READING TEXT:
Start of Block

PUZZLERIA! SLICES: OVER 7!/3 SERVED
Schpuzzle of the Week:
Statuettes of illimitation?
Name a winner of multiple Oscar statuettes, first and last names.
Replace the first letter of the last name with an “r”. The last 6 letters of the result spell a tool of this multiple Academy Award winner’s trade.
The first 4 letters spell something others do to win Oscars.
Who is this Oscar winner?
Round Ball? Round Bat? Hit It Squarely! Appetizer:
Swinging far north of Mendoza
Take just the first name of perhaps one of the best hitters in major league baseball history.
Remove one letter.
The result is a prefix pertaining to certain body parts that are vital to superior hitting.
Who is this hitter?
Riffing Off Shortz And Talvacchio Slices:
“Dominicknames!”
Will Shortz’s August 26th NPR Weekend Edition Sunday puzzle, created by Dominick Talvacchio of Chicago, reads:
Think of a well-known musician whose last name contains a body part. The musician has a single-word nickname that anagrams to a different body part. Who is this musician, and what is the nickname?
Puzzleria!s Riffing Off Shortz And Talvacchio Slices read:
ENTREE #1:
Think of a well-known musician whose last name contains the plural form of a body part and whose first name has a syllable that sounds like a second body part. This musician was once a member of a group of youngsters who were associated with the last name’s body part.
The musician has a single-word nickname that, when you remove its last letter, anagrams to a third body part. The musician has another single-word nickname, one that sounds like a slang term for a body part.
Who is this musician? Of what group of youngsters was the musician a member? What are the musician’s two nicknames that have connections to body parts?
ENTREE #2:
Think of a not-so-well-known musician – one who is known to most fans only by the middle name, a middle name that contains a body part. The musician’s last single record that charted (in the early 1970’s) contained a lyric about something that “tasted good.”
Too much of that “good-tasting something,” however, might well have a detrimental effect on the body part contained in the middle name.
Who is this musician and what is the title of the single recording that sold well enough to make the charts?
And just what was it that tasted so good?
ENTREE #3:
Think of a well-known musician whose last name contains a body part.
The musician wrote the song in ENTREE #2 that contained the lyric about something that “tasted good.”
Combine and rearrange the letters in the musician’s first name plus the letters in the non-body-part part of the last name to spell a 4-letter word used in the title of two of the musician’s compilation albums plus a 2-word title (in 5 and 2 letters) of two albums released by other artists in 1970, just as the musician began receiving widespread and worldwide acclaim as a singer-songwriter.
Who is this musician? What is the word in the title of two of the musician’s compilation albums? What is the title of two albums released by other artists in 1970?
ENTREE #4:
Think of a moderately well-known musician with single-word nickname that is also a common 4-letter word for a particular class of warm-blooded vertibrates.
Take the combined letters of the musician’s first and last names and change an “e” to an “h”.
Rearrange the result to form two 4-letter members of that class and one 5-letter word for a sound they make.
Who is this musician, what is the class of vertibrates, what are the two members of the class, and what sound do they make?

End of Block

EXERCISE INPUTS:

Start of Block

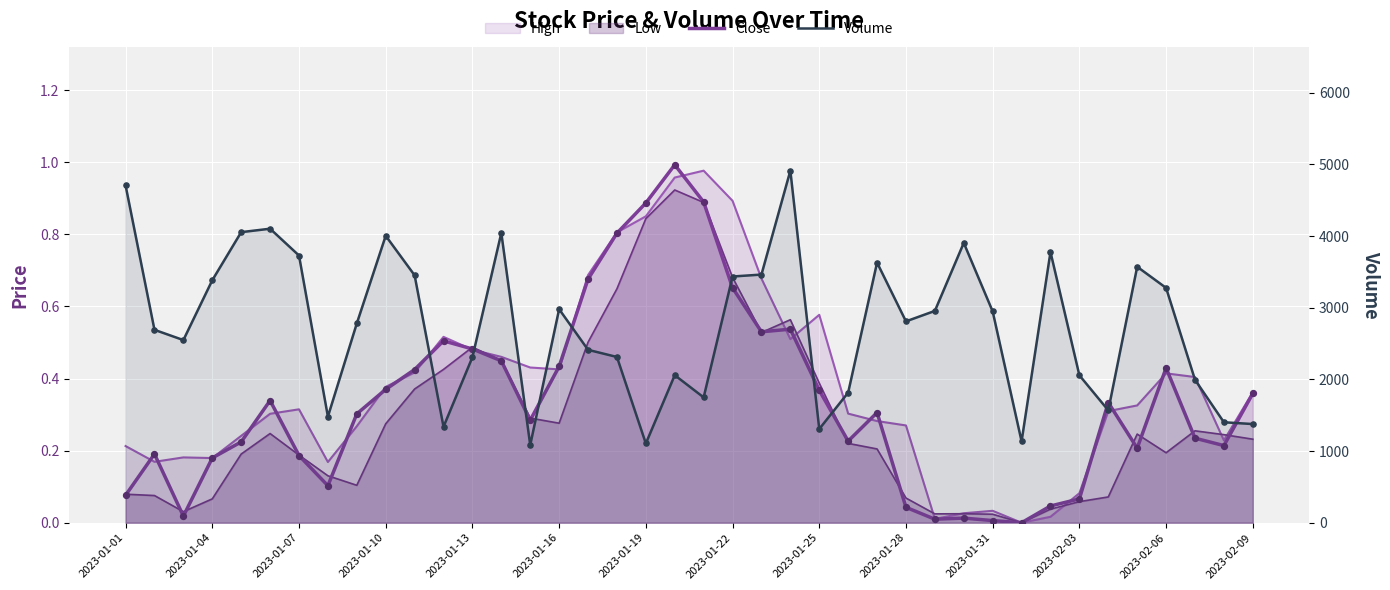

Which series has the largest total across all categories?

Volume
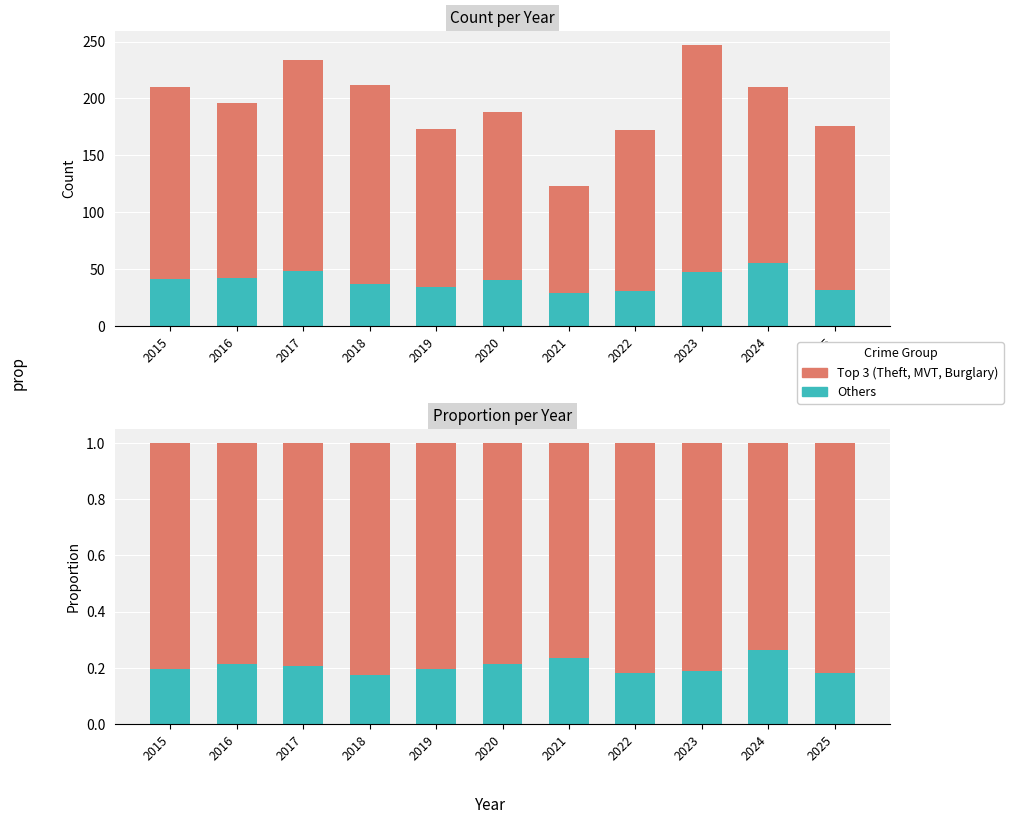

Is the value of Top 3 Crimes
(Theft, MVT, Burglary) at 2021 greater than the value of Others at 2018?

Yes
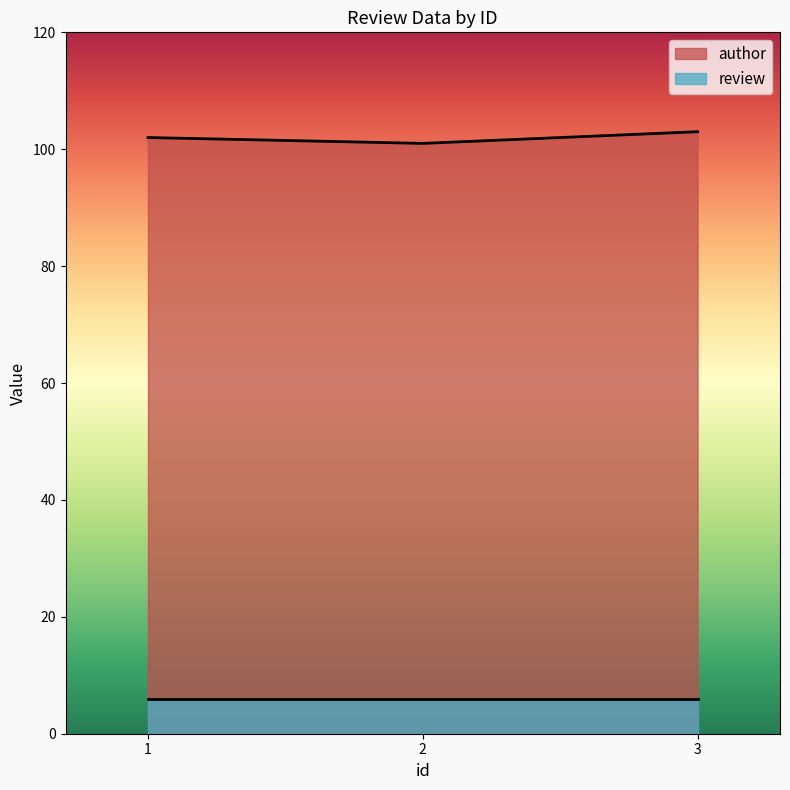

Does the chart display data point markers on the line(s)?

No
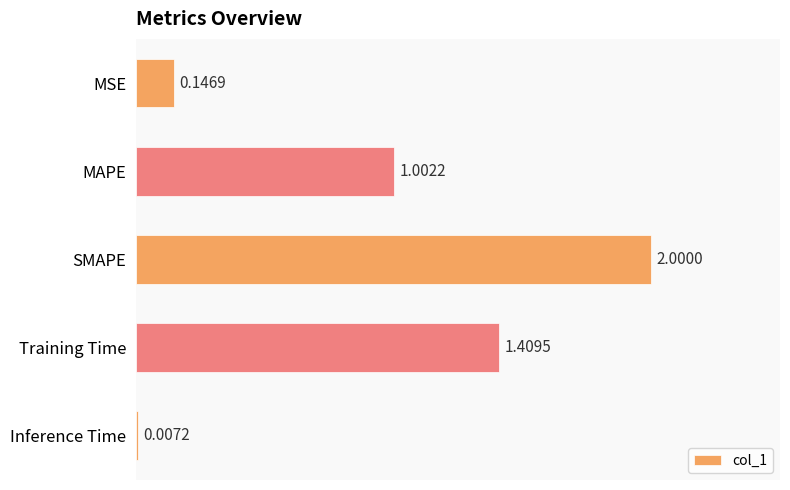

Where is the data nearest to the value 1?

MAPE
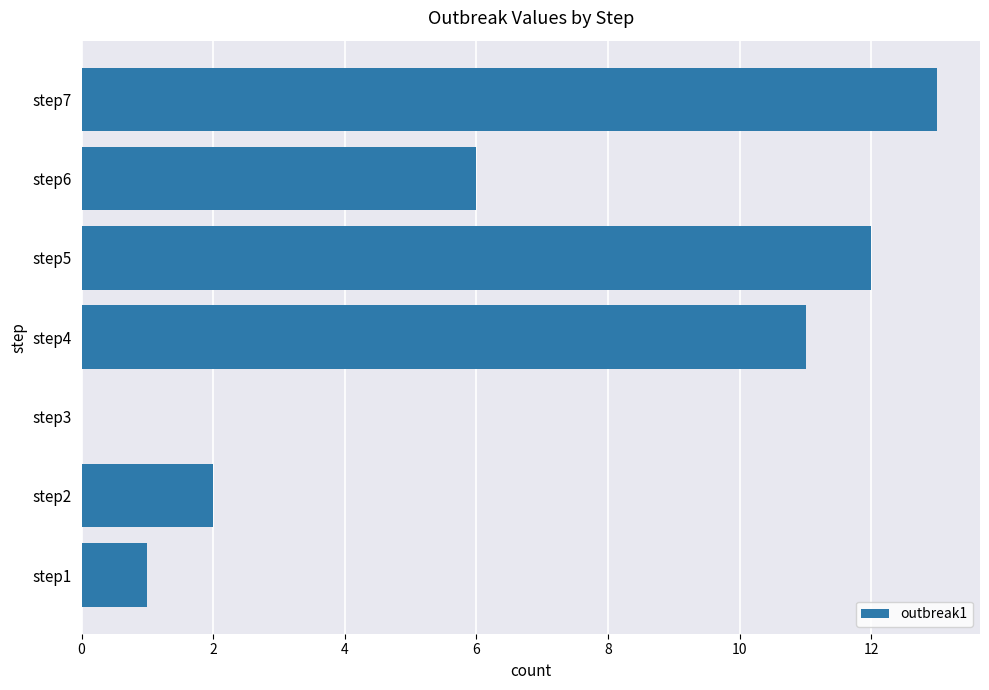

Reading bottom to top, extract all data points from this chart.

step1=1	step2=2	step3=0	step4=11	step5=12	step6=6	step7=13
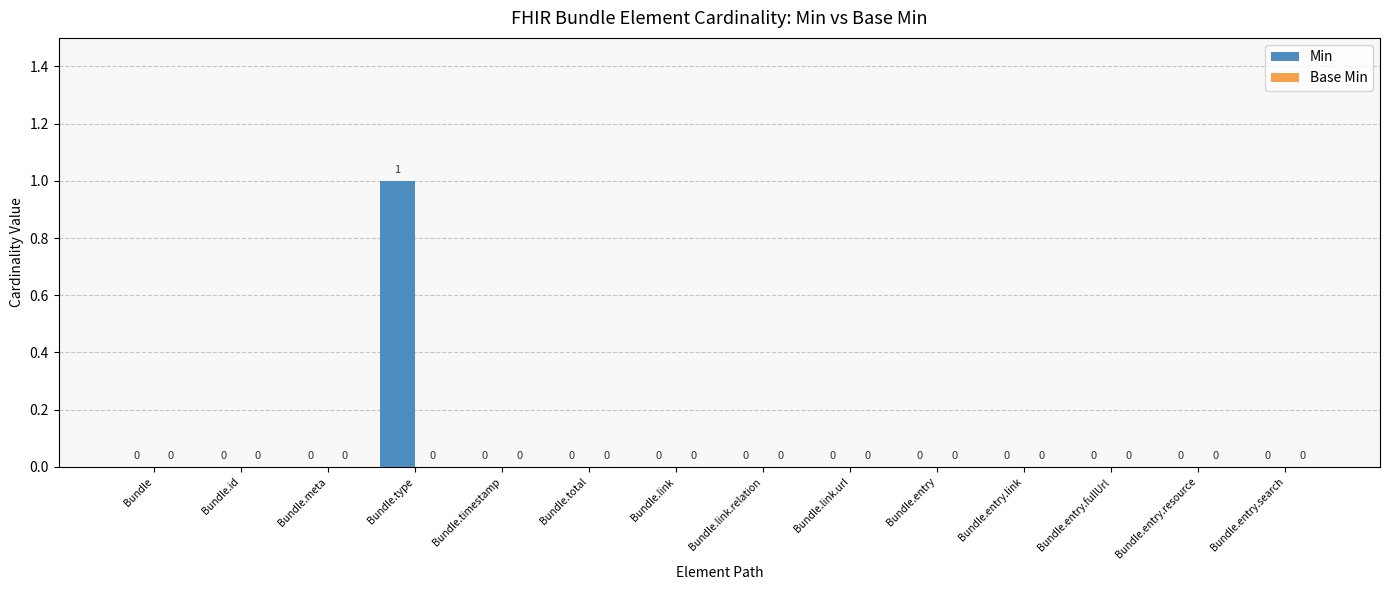

Is it true that the value at Bundle.entry.search is 0?

True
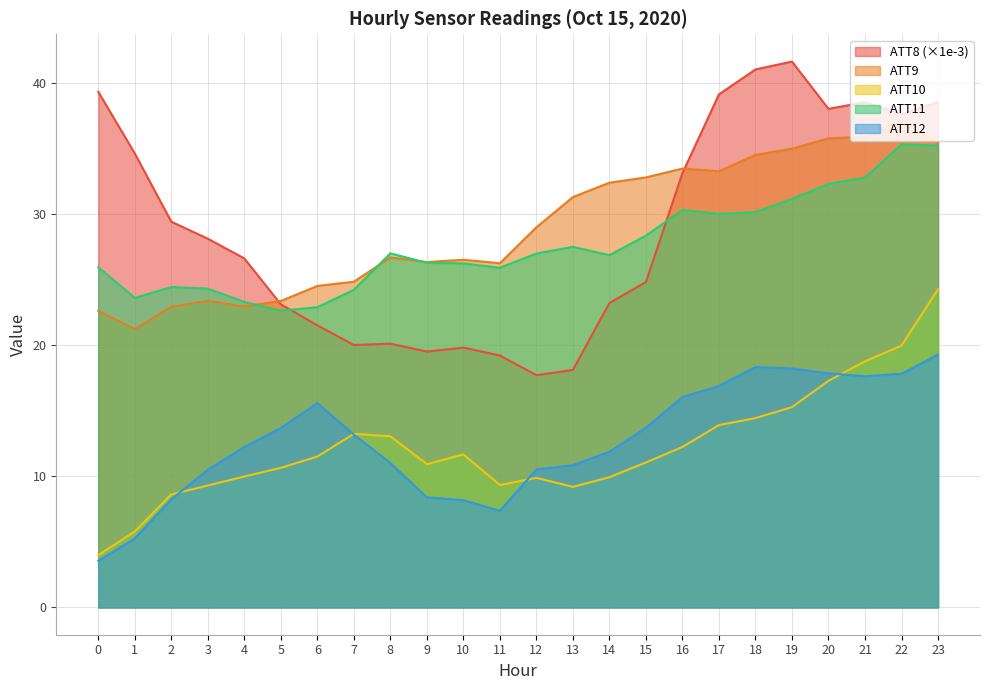

Reading right to left, what are all the values shown in this chart?

ATT8: 38.5	37.6	38.5	38.0	41.6	41.0	39.1	33.1	24.8	23.2	18.1	17.7	19.2	19.8	19.5	20.1	20.0	21.5	23.1	26.6	28.1	29.4	34.6	39.3
ATT9: 35.4	37.1	35.9	35.7	35.0	34.5	33.2	33.4	32.8	32.4	31.3	29.0	26.2	26.5	26.3	26.7	24.8	24.5	23.4	22.9	23.4	22.9	21.2	22.6
ATT10: 24.3	20.0	18.8	17.3	15.3	14.4	13.9	12.2	11.0	9.9	9.2	9.9	9.3	11.7	10.9	13.0	13.2	11.5	10.6	10.0	9.3	8.6	5.8	4.0
ATT11: 35.2	35.3	32.8	32.3	31.1	30.1	30.0	30.3	28.3	26.8	27.5	27.0	25.9	26.2	26.3	27.0	24.2	22.9	22.6	23.3	24.3	24.4	23.6	25.9
ATT12: 19.3	17.8	17.6	17.8	18.2	18.3	16.9	16.0	13.7	11.9	10.8	10.5	7.4	8.2	8.4	11.0	13.2	15.6	13.7	12.2	10.5	8.2	5.2	3.6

End of Block

TASK 1:
According to the puzzle page, why could having too much of the "good-tasting something" in ENTREE #2 be a problem?
TASK 2:
Identify each line of the records that contains the string "data", and copy those lines.
The puzzle page and the records have no connection to each other.

EXERCISE RESULT 1:
Too much of it might well have a detrimental effect on the body part contained in the musician's middle name.

EXERCISE RESULT 2:
Does the chart display data point markers on the line(s)?
Where is the data nearest to the value 1?
Reading bottom to top, extract all data points from this chart.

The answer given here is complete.